■ **Action item**
Set the whole listing down again, word for word, with no pictures.

--- Supplied information Enclosed Below ---

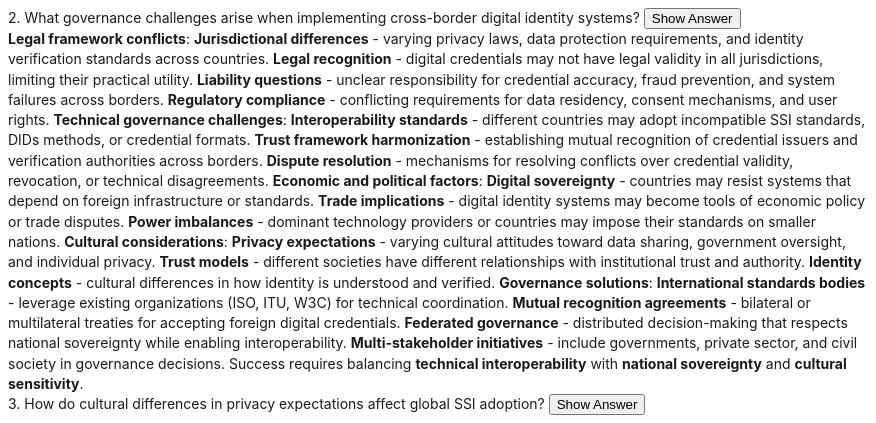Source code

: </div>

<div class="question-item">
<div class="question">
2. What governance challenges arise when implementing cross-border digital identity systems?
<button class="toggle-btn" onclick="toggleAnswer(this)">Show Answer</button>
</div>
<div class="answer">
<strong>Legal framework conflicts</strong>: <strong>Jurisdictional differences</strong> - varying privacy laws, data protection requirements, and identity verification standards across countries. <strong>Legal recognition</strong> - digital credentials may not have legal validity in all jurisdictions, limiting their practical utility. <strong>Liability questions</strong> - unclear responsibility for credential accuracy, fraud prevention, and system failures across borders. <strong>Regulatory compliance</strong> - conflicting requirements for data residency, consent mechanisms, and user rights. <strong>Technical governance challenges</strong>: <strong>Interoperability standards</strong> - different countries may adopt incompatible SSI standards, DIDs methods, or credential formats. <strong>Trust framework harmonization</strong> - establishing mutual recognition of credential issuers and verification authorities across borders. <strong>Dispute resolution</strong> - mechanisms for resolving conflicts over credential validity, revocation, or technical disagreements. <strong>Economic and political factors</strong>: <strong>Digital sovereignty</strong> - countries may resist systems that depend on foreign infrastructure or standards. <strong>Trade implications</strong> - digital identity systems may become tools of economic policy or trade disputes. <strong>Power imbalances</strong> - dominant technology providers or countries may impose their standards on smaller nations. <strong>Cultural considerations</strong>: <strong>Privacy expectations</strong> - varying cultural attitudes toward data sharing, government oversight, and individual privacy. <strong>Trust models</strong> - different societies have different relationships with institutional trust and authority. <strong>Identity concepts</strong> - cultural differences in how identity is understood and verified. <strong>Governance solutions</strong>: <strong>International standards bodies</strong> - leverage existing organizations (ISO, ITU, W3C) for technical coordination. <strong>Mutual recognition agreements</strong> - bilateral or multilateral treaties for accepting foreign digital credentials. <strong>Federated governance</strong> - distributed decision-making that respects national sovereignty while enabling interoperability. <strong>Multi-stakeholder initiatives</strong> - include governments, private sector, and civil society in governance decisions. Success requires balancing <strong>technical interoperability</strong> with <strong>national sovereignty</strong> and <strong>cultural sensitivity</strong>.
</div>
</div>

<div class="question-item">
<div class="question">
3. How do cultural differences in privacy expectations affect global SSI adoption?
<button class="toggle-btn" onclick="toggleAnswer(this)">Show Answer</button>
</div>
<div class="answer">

--- End of Enclosed Supplied information ---

■ **Finished task**
Source code

: </div>

<div class="question-item">
<div class="question">
2. What governance challenges arise when implementing cross-border digital identity systems?
<button class="toggle-btn" onclick="toggleAnswer(this)">Show Answer</button>
</div>
<div class="answer">
<strong>Legal framework conflicts</strong>: <strong>Jurisdictional differences</strong> - varying privacy laws, data protection requirements, and identity verification standards across countries. <strong>Legal recognition</strong> - digital credentials may not have legal validity in all jurisdictions, limiting their practical utility. <strong>Liability questions</strong> - unclear responsibility for credential accuracy, fraud prevention, and system failures across borders. <strong>Regulatory compliance</strong> - conflicting requirements for data residency, consent mechanisms, and user rights. <strong>Technical governance challenges</strong>: <strong>Interoperability standards</strong> - different countries may adopt incompatible SSI standards, DIDs methods, or credential formats. <strong>Trust framework harmonization</strong> - establishing mutual recognition of credential issuers and verification authorities across borders. <strong>Dispute resolution</strong> - mechanisms for resolving conflicts over credential validity, revocation, or technical disagreements. <strong>Economic and political factors</strong>: <strong>Digital sovereignty</strong> - countries may resist systems that depend on foreign infrastructure or standards. <strong>Trade implications</strong> - digital identity systems may become tools of economic policy or trade disputes. <strong>Power imbalances</strong> - dominant technology providers or countries may impose their standards on smaller nations. <strong>Cultural considerations</strong>: <strong>Privacy expectations</strong> - varying cultural attitudes toward data sharing, government oversight, and individual privacy. <strong>Trust models</strong> - different societies have different relationships with institutional trust and authority. <strong>Identity concepts</strong> - cultural differences in how identity is understood and verified. <strong>Governance solutions</strong>: <strong>International standards bodies</strong> - leverage existing organizations (ISO, ITU, W3C) for technical coordination. <strong>Mutual recognition agreements</strong> - bilateral or multilateral treaties for accepting foreign digital credentials. <strong>Federated governance</strong> - distributed decision-making that respects national sovereignty while enabling interoperability. <strong>Multi-stakeholder initiatives</strong> - include governments, private sector, and civil society in governance decisions. Success requires balancing <strong>technical interoperability</strong> with <strong>national sovereignty</strong> and <strong>cultural sensitivity</strong>.
</div>
</div>

<div class="question-item">
<div class="question">
3. How do cultural differences in privacy expectations affect global SSI adoption?
<button class="toggle-btn" onclick="toggleAnswer(this)">Show Answer</button>
</div>
<div class="answer">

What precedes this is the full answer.